# 650 Upholstery



## fridgeman (Jul 11, 2007)

dont know how the rest of you are going on but i have sent mine in to have some nice new harder foam and nice black leather look alike and grey cloth, should look nice in two tone and match the van bodywork too.

will post some pics up when its finished in a couple of weeks or so.going to recoup some of the money by selling the stuff comming out if anyone wants to make a offer :?


----------



## 105062 (Jun 10, 2007)

Hi Fridgeman,
I think Lazza has had his Tribute re-upholstered. Mine is one of the earlier ones with the "normal" foam in the cushions but I understand that the later vans had a softer foam as Trigano / CI were getting a lot of complaints about the seat heights so it was an attempt get peoples feet back on the floor whilst sitting. I saw Lazza' at the York show and his new cushions were about as hard as my stock ones.

Could be worth keeping them for when you sell, not only with the van be back to stock but have immaculate upholstery !

Would like to see the pics when done.

cheers 650


----------



## LAZZA (Oct 28, 2006)

Hi Fridgeman
Like you we could'nt stand the foam in the cushions,they just went flat when you slept on them or sat for any length of time,so we made the decision to do something about it.Luckily for us Regal Furnishing is about 20 mins from where we live.He checked our cushions for us and told us that in his opinion they had used cheap foam.We had it replaced with 40 Density foam using the existing covers,he put zips in each cushion and made a great job,all in 2 hours! It's made a massive differance and is so comfortable.
I tried to get a contribution from Autotrail,but to no avail as they said that they had never had any complaints,on the contuary people had remarked how comfortable they were!
Cheers Lazza


----------



## 105062 (Jun 10, 2007)

Hi Lazza, 
I must say they had made a superb job.
Cheers 650


----------



## wenlock (Aug 1, 2007)

Hi All
I am new to the site although I have been watching as a non member for some months. We took delivery of a new Tribute 650 in September 07, our first motorhome, and having used it several times including four days away over New Year in Cheshire, very cosy.We find that it suites our current motorhoming needs very well as we are now just two adults. I have learnt a great deal from posts on the site especially from 650, many thanks for your tips and good ideas.I have added some insulation and modified the bathroom door as you did and it works a treat.
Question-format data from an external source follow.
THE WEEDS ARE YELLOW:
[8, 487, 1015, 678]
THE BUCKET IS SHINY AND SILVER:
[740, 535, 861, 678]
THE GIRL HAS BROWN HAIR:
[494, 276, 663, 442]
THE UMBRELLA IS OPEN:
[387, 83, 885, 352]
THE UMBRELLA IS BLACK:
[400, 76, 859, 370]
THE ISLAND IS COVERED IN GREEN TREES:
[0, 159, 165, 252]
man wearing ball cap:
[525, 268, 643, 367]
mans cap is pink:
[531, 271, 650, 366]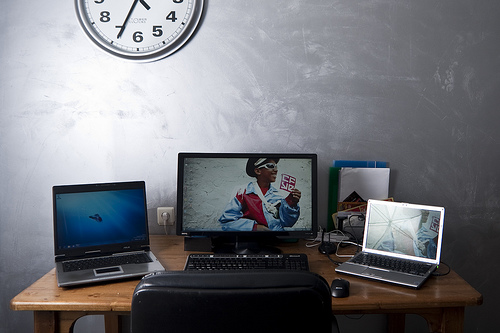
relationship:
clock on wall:
[74, 3, 211, 59] [1, 2, 500, 331]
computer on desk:
[180, 155, 317, 231] [13, 232, 483, 328]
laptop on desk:
[53, 186, 166, 291] [13, 232, 483, 328]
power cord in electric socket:
[162, 221, 172, 233] [156, 206, 176, 225]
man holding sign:
[234, 155, 292, 231] [278, 173, 299, 193]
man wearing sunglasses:
[234, 155, 292, 231] [260, 163, 277, 168]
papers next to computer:
[326, 168, 395, 200] [180, 155, 317, 231]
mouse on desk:
[333, 277, 349, 295] [13, 232, 483, 328]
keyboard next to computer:
[184, 255, 306, 272] [180, 155, 317, 231]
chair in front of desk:
[130, 272, 336, 332] [13, 232, 483, 328]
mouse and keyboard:
[333, 277, 349, 295] [184, 255, 306, 272]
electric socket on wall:
[153, 208, 176, 228] [1, 2, 500, 331]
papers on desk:
[326, 168, 395, 200] [13, 232, 483, 328]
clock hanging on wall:
[74, 3, 211, 59] [1, 2, 500, 331]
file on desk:
[328, 156, 392, 237] [13, 232, 483, 328]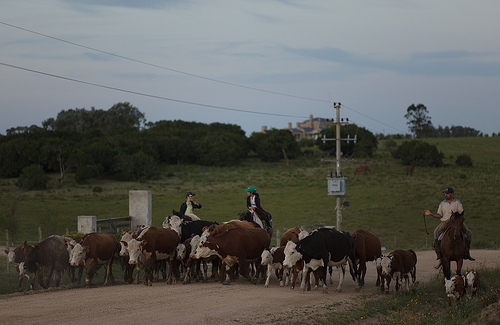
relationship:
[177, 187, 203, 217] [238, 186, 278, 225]
person on a horse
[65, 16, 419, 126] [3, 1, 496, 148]
clouds in sky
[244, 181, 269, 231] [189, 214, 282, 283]
person on horse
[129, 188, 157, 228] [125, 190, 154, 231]
gray cement on column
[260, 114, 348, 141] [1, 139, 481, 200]
home on hilltop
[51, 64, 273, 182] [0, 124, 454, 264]
tree on hilltop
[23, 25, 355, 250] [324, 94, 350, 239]
electric lines connected to pole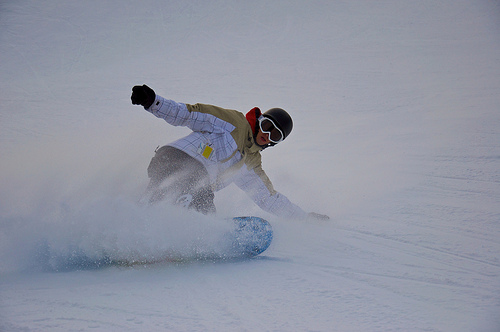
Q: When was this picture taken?
A: Daytime.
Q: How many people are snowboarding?
A: One.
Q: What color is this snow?
A: White.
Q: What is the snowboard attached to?
A: His feet.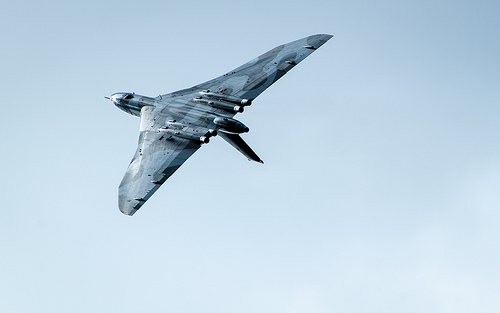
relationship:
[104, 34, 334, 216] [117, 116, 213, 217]
airplane has wing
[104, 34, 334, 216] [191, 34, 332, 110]
airplane has wing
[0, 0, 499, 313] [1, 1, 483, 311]
background seen in background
My latest addition is a Fiamma bike rack fitted this weekend.
Interesting to read about the upholstery, we have a small nick in the front passenger seat and part of the stitching on the long back rest has come apart. Trigano have advised me to take the van to their supplier in Liecester or get a quote from a local upholsterer.I have not done either of these yet but have done some sewing instead as a temp measure.We find the bed very comfy but the seating a bit tall, not a major complaint.
I have removed the ladder as it was just a useless ornament and a temptation for kids to climb up.
Of course we have the same concerns as other X/ 250 owners regarding front scuttle etc., and have had the mods done ie. the engine cover and whatever else they say they have done. A current fault on the Fiat side is the nearside headlamp taking in water, got one on order with local dealer.
Enjoy your motorhoming.

Paul


----------



## cabby (May 14, 2005)

Gerald have you noted this about the nearside headlamp, or is it just a one off.


cabby


----------



## fridgeman (Jul 11, 2007)

hi,i have got mine booked in at a small bussiness in ripley called capricorn,they do the uphostery for jeff cox motorhomes from where i got it,i,am not going to keep the old stuff as i,am having the front seats done to match, cant wait,should look cool


----------



## 105062 (Jun 10, 2007)

Hi Wenlock, 
Welcome and I see we have yet another Paul with a Tribute!
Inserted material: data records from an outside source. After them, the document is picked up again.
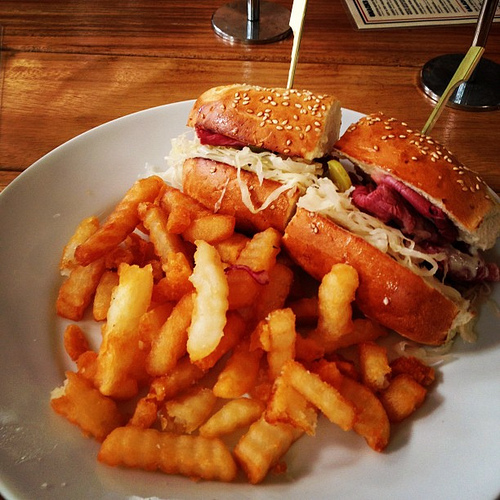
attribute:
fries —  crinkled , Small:
[45, 233, 233, 445]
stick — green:
[411, 1, 491, 127]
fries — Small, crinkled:
[45, 169, 443, 486]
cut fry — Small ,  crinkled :
[198, 394, 263, 446]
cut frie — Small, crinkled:
[311, 259, 356, 344]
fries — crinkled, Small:
[160, 291, 362, 391]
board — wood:
[1, 0, 498, 65]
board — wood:
[0, 47, 498, 188]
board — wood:
[0, 172, 20, 191]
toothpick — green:
[420, 45, 485, 135]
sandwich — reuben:
[189, 107, 474, 247]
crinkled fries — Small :
[57, 242, 413, 485]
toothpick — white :
[434, 47, 475, 142]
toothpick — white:
[280, 8, 329, 108]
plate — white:
[4, 80, 496, 497]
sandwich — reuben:
[0, 76, 490, 498]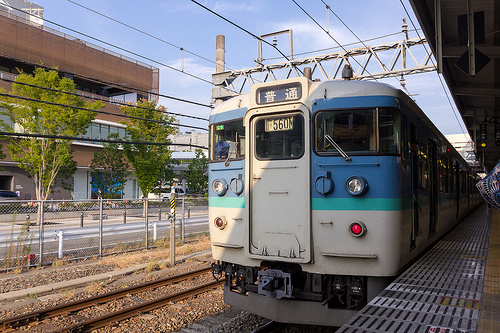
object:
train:
[209, 76, 483, 327]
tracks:
[2, 260, 227, 332]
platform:
[332, 196, 500, 332]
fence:
[0, 199, 212, 271]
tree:
[0, 59, 106, 226]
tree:
[118, 97, 180, 218]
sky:
[43, 0, 472, 134]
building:
[0, 15, 159, 205]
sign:
[259, 88, 301, 102]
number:
[265, 118, 298, 130]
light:
[350, 221, 364, 235]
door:
[251, 113, 309, 261]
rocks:
[167, 313, 176, 323]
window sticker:
[212, 125, 228, 130]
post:
[170, 183, 175, 265]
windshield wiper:
[320, 118, 351, 162]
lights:
[212, 176, 228, 194]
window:
[92, 172, 125, 199]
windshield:
[316, 108, 397, 152]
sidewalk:
[0, 207, 210, 268]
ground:
[2, 209, 332, 332]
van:
[140, 184, 187, 201]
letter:
[287, 117, 295, 128]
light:
[347, 178, 364, 195]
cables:
[0, 131, 205, 150]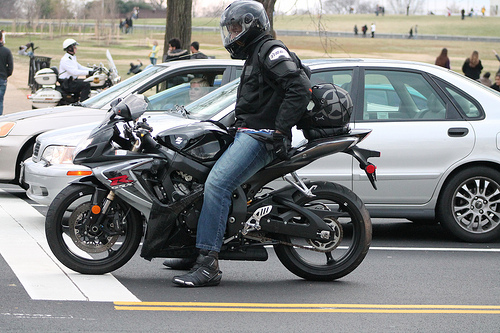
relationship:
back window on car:
[362, 69, 448, 118] [23, 59, 497, 241]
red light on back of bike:
[364, 163, 374, 173] [44, 82, 381, 279]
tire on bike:
[42, 173, 142, 271] [37, 98, 388, 285]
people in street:
[345, 15, 422, 37] [0, 8, 498, 43]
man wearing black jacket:
[161, 0, 314, 287] [236, 39, 311, 130]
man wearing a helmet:
[159, 7, 310, 290] [219, 1, 275, 58]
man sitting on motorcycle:
[161, 0, 314, 287] [26, 47, 403, 283]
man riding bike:
[159, 7, 310, 290] [44, 82, 381, 279]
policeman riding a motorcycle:
[57, 38, 102, 105] [23, 33, 108, 109]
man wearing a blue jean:
[159, 7, 310, 290] [194, 127, 254, 262]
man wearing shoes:
[161, 0, 314, 287] [167, 254, 225, 285]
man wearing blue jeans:
[161, 0, 314, 287] [190, 127, 282, 254]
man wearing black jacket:
[161, 0, 314, 287] [233, 35, 312, 134]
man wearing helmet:
[161, 0, 314, 287] [218, 1, 273, 62]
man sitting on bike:
[161, 0, 314, 287] [44, 82, 381, 279]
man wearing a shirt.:
[161, 0, 314, 287] [56, 55, 90, 81]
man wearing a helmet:
[161, 0, 314, 287] [205, 6, 323, 70]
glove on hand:
[253, 126, 283, 151] [266, 101, 296, 188]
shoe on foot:
[166, 255, 226, 287] [158, 222, 266, 320]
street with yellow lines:
[143, 241, 484, 331] [109, 296, 498, 318]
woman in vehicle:
[172, 54, 216, 99] [20, 0, 484, 172]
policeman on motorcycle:
[16, 28, 130, 109] [54, 65, 473, 290]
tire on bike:
[272, 177, 374, 281] [44, 82, 381, 279]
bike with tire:
[44, 82, 381, 279] [268, 181, 371, 280]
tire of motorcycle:
[42, 175, 146, 274] [51, 103, 404, 297]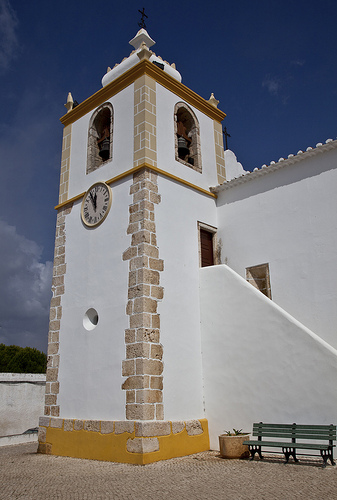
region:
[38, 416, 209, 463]
yellow foundation of the tower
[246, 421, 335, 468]
empty green bench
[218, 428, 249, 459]
planter with small plants next to a bench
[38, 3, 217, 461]
brick and stucco tower on a church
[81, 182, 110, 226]
large clock on the side of the tower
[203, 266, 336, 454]
stairway leading up to the tower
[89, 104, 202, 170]
two windows with bells at the tower's top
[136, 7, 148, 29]
black cross on top of the tower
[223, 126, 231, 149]
cross to the right of the tower on the roof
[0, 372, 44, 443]
wall behind the tower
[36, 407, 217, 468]
brick and orange corner wall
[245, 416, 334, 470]
forest green wood bench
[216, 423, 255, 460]
large stone plant pot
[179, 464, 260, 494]
exterior brick beige grown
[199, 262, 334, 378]
white rail wall stairs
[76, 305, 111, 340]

Interesting name Wenlock our local pub is called that named after an ex lord of the manor ! I touch my forelock sir :wink: 

Thanks for the feedback in your post. I am glad that you found some of my reported mods and fixes useful.

When you removed your ladder did you also remove the fixing brackets ?
if so I would be interested in how you dealt with the holes. I have had a couple of goes but each time you can see slight creases around the holes caused by the ladder, unfortunately I climbed it once and the weight pulled on the door panel. 
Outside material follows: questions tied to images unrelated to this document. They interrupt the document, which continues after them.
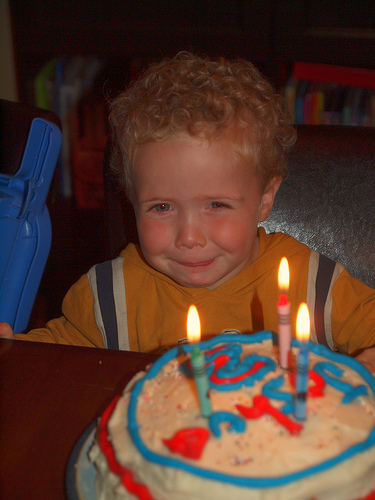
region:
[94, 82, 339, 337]
a boy with blonde hair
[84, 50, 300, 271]
a boy with curly hair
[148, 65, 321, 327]
a boy with blonde curly hair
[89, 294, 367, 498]
a small birthday cake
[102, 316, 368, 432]
a small round birthday cake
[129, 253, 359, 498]
a cake with candles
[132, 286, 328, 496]
three candles on the cake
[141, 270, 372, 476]
three candle on a birthday cae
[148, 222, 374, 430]
a birthday cake with candles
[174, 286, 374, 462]
three candles that are lit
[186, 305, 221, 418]
birthday candle shaped like a green crayon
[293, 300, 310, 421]
birthday candle shaped like a blue crayon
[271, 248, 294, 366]
birthday candle shaped like a red crayon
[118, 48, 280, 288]
boy is blond with curly hair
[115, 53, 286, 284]
boy is smiling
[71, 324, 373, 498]
red, white, and blue cake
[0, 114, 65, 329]
partially seen blue artifact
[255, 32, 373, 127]
books seen in background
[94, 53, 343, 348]
boy wearing orange shirt with white and black stripes on shoulders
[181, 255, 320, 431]
three candles lit on cake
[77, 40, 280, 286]
a small boy with curly hair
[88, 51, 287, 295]
a small boy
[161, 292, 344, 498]
a cake with crayon candles on it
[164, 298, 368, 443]
crayon candles lit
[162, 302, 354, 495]
crayon candles on a cake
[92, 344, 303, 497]
a cake with blue frosting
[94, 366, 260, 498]
a cake with red frosting on it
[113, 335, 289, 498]
a cake with sprinkles on it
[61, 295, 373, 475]
a cake on a table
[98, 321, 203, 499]
a cake with white frosting on it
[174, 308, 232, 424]
Candle on a cake.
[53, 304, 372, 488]
Small birthday cake.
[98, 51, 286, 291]
A little boy crying at his party.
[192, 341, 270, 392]
Number two on the cake.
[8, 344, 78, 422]
Table made of wood.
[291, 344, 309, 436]
Candle shaped like a crayon.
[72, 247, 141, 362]
Stripe on a boy's shirt.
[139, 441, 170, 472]
Blue icing on a cake.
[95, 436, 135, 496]
Red icing on a cake.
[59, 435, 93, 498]
Platter under a birthday cake.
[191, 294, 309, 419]
the candles on the cake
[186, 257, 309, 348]
the flames on the candles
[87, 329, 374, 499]
the frosting on the cake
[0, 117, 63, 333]
the blue plastic next to the boy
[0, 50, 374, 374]
the boy in front of the cake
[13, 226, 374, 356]
the shirt on the boy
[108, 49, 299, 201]
the hair on the boy's head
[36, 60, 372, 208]
the books behind the boy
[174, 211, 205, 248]
the nose on the boy's face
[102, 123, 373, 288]
the backrest of the chair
Lesson learnt, do not climb the ladder if you intend removing it !

cheers
Paul (650)


----------



## wenlock (Aug 1, 2007)

Hi 650
I have not removed the two ladder fixing brackets because I intend to use them as a fixture for the TV aerial. I have not climbed my ladder following advice from the dealer, I have had the inner door panel off and the bolts have substantial washers fitted inside.
Before I removed the ladder I had an aerial pole bolted to the other two brackets that are fixed to the ladder . I did not have an aerial fitted when I bought the van due to concerns about the efficiency of the typical caravan aerial when we go digital, I have no confidence that those round saucer like objects will work.
The plan is to make some sort of bracket fixed to the aerial pole that will hook on to the brackets on the door.
Once I have got one pole fixed to the van and vertical, for which I will need to space out the top fixing , I can add more poles to give me the desired height for best reception.
I already have the aerial and three poles from my previous caravan days, it used to fit on a bracket on the "A" frame and always worked better than the roof mounted flying saucer.
This is still a work in progress due to the awful weather.
Thanks to your reply to my previous, I will let you know how I get on.

Paul


----------



## wenlock (Aug 1, 2007)

Hi 650 (again)

Of course I forgot to mention that the aerial is a removable/temporary item and I will not be driving along with 20 foot of pole with a UHF on top of it, unless I forget to take it down that is. 
Why not, I can forget most things now I am officially old (bus pass and heating allowance this year).

Paul


----------